Egypt is believed to have the largest prevalence of the Hepatitis C Virus (HCV) in the world, with 7% of the population – approximately eight million people – infected. Hep C is a disease that costs the country thousands of lives and millions of dollars. However, through some clever manoeuvres, the country has become the place to go to get cured on the cheap… and enjoy a package holiday.
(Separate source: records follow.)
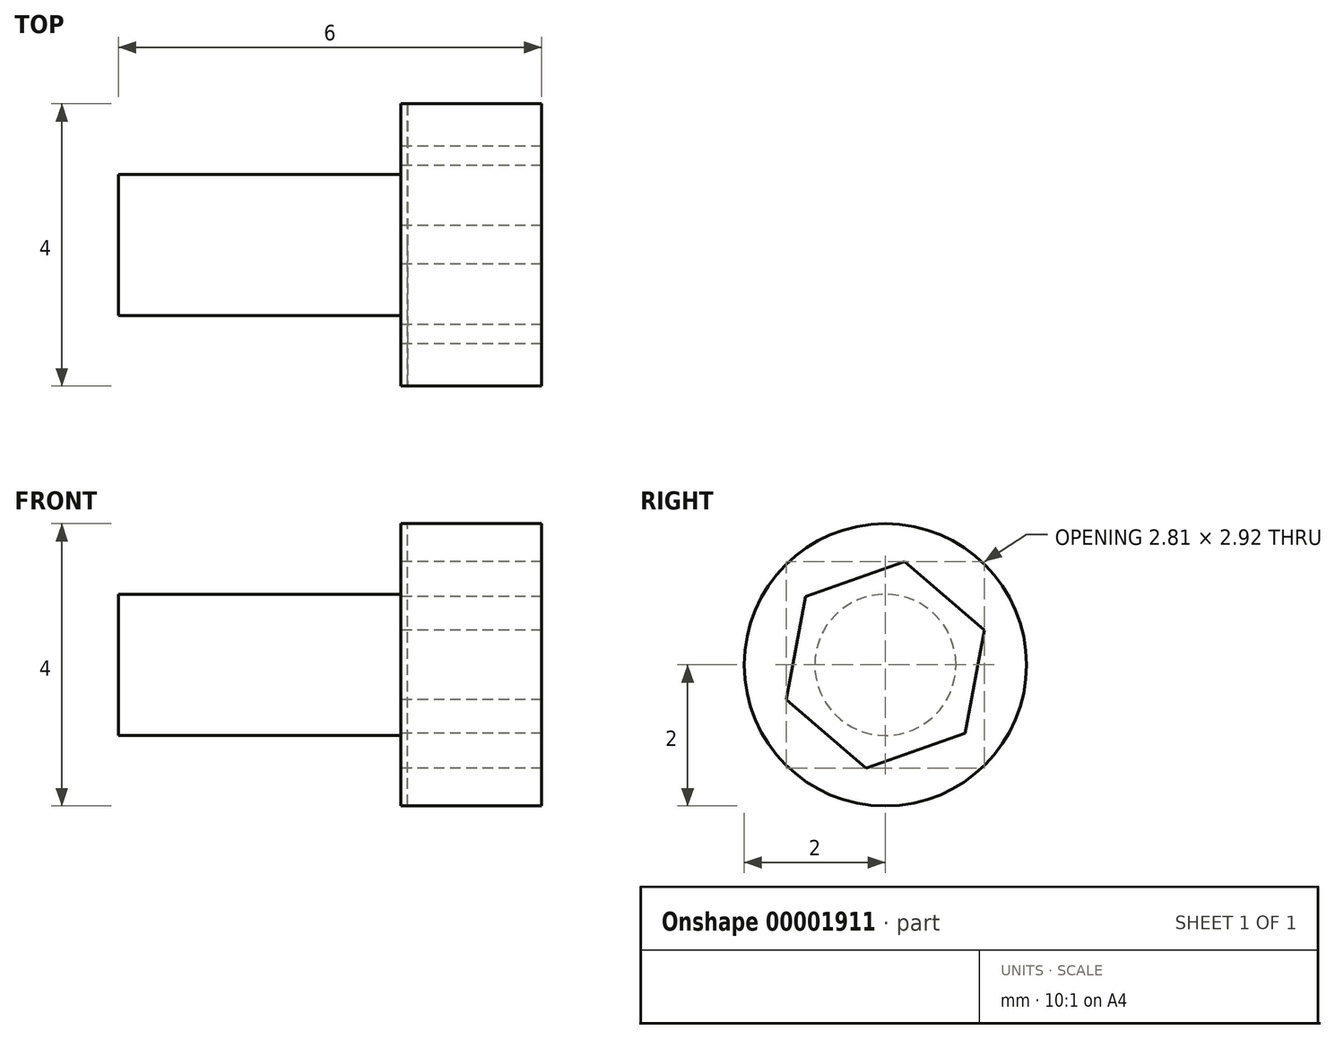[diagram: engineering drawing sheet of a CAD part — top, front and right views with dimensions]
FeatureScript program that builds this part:
annotation { "Feature Type Name" : "Feature", "Feature Type Description" : "" }
export const myFeature = defineFeature(function(context is Context, id is Id, definition is map)
    precondition{}
    {
        {
            var Q0;
            Q0=qCreatedBy(makeId("Right.planeOp"),FACE);
            var sketch = newSketch(context, id + "F0", { "sketchPlane" : qUnion([Q0])});
            skCircle(sketch, "E0", {"center": v(0, 0) * mm, "radius": 1 * mm});
            skSolve(sketch);
        }
        {
            var Q0;
            Q0=qCreatedBy(makeId("Right.planeOp"),FACE);
            var sketch = newSketch(context, id + "F1", { "sketchPlane" : qUnion([Q0])});
            skCircle(sketch, "E1", {"center": v(0, 0) * mm, "radius": 2 * mm});
            skLineSegment(sketch, "E2.0", {"start": v(1.13, -0.97) * mm, "end": v(-0.27, -1.46) * mm});
            skLineSegment(sketch, "E2.1", {"start": v(-0.27, -1.46) * mm, "end": v(-1.4, -0.5) * mm});
            skLineSegment(sketch, "E2.2", {"start": v(-1.4, -0.5) * mm, "end": v(-1.13, 0.97) * mm});
            skLineSegment(sketch, "E2.3", {"start": v(-1.13, 0.97) * mm, "end": v(0.27, 1.46) * mm});
            skLineSegment(sketch, "E2.4", {"start": v(0.27, 1.46) * mm, "end": v(1.4, 0.5) * mm});
            skLineSegment(sketch, "E2.5", {"start": v(1.4, 0.5) * mm, "end": v(1.13, -0.97) * mm});
            skSolve(sketch);
        }
        {
            var Q0;
            Q0=makeQuery(id+"F0.imprint","IMPRINT",FACE,{"disambiguationData":[TD([[makeQuery(id+"F0.imprint","IMPRINT",EDGE,{"derivedFrom":sQuery(id+"F0.wireOp",EDGE,"E0")}),1.0]])]});
            extrude(context, id + "F2", {"entities" : qUnion([Q0]), "oppositeDirection" : true, "depth" : 4 * mm});
        }
        {
            var Q0;
            Q0=makeQuery(id+"F1.imprint","IMPRINT",FACE,{"disambiguationData":[TD([[makeQuery(id+"F1.imprint","IMPRINT",EDGE,{"derivedFrom":sQuery(id+"F1.wireOp",EDGE,"E1")}),1.0]])]});
            extrude(context, id + "F3", {"entities" : qUnion([Q0]), "depth" : 2 * mm});
        }
        {
            var Q0;
            Q0=qCreatedBy(makeId("Right.planeOp"),FACE);
            var sketch = newSketch(context, id + "F4", { "sketchPlane" : qUnion([Q0])});
            skCircle(sketch, "E3", {"center": v(0, 0) * mm, "radius": 1.99 * mm});
            skSolve(sketch);
        }
        {
            var Q0;
            Q0=makeQuery(id+"F4.imprint","IMPRINT",FACE,{"disambiguationData":[TD([[makeQuery(id+"F4.imprint","IMPRINT",EDGE,{"derivedFrom":sQuery(id+"F4.wireOp",EDGE,"E3")}),1.0]])]});
            extrude(context, id + "F5", {"entities" : qUnion([Q0]), "depth" : .1 * mm});
        }
    });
First, a bit of background on Egypt’s history with Hep C
Egypt’s tumultuous history with the disease originated in the 1960s when a widespread government campaign to treat Egyptians suffering from the parasitic disease schistosomiasis (known locally as bilharzia) went very, very wrong.
Unsterilised needles were used to inject millions of villagers across the country. These were likely contaminated with the blood-borne HCV and resulted in the current epidemic.
According to the World Health Organisation (WHO), an estimated 71 million people have chronic hepatitis C infection, and the majority of them (in low-income countries) lack access to life-saving testing and treatment. This was true for Egypt until recently.
The WHO also noted that the virus kills an estimated 40 000 Egyptians each year and at least 1 in 10 of the population aged 15 to 59 is infected.
Changing the narrative
In the last five years, the country has made great strides in lowering the rates of one of their most imminent public health threats thanks to intervention from the World Health Organisation (WHO) and a landmark deal with California-based pharma giant Gilead Sciences in 2014. Under this agreement, Egypt was allowed to purchase their three-month course of Hep C medication, Sovaldi, for $900 per person — a massive discount compared with the $84,000 then charged for the same treatment in the US.
The system put in place by Egyptian health officials ensured there would be no leakage of the drug to other markets.
However, the entrepreneurial Egyptians found a way around this red tape.
Taking one step further, the Egyptian program came to rely on even cheaper alternatives to Sovaldi that are produced locally, with a three-month course of medication costing as little as $80.
The success of Egypt’s Hep C program and access to extremely cheap cures sparked the country’s venture into medical tourism.
Tour n’ Cure
Back in 2016, Egypt’s Health, and Tourism and Aviation Ministries, in collaboration with Prime Pharma and its affiliate, Pharco Pharmaceuticals, an Alexandria-based generics maker, launched the Tour n’ Cure campaign. The campaign has been a huge success and the Government even managed to score soccer superstar, Lionel Messi, as an ambassador for the campaign.
For around $7000, Tour n’ Cure offers flights, a week’s stay at a five-star hotel in Cairo or Sharm el-Sheikh, blood tests, three months’ worth of treatment (which is completed upon the patients’ return to their own country), follow-ups and excursions to Egypt’s historic landmarks.
To date, the country has cured of a million people who were suffering from Hep C, many of whom were medical tourists from overseas.
There are those who frown upon these practices believing that they may deter innovators like Gilead from entering into agreements with governments in need in the future. It opens up the larger debate of drug pricing and how one country’s cures can range so drastically in price compared to others.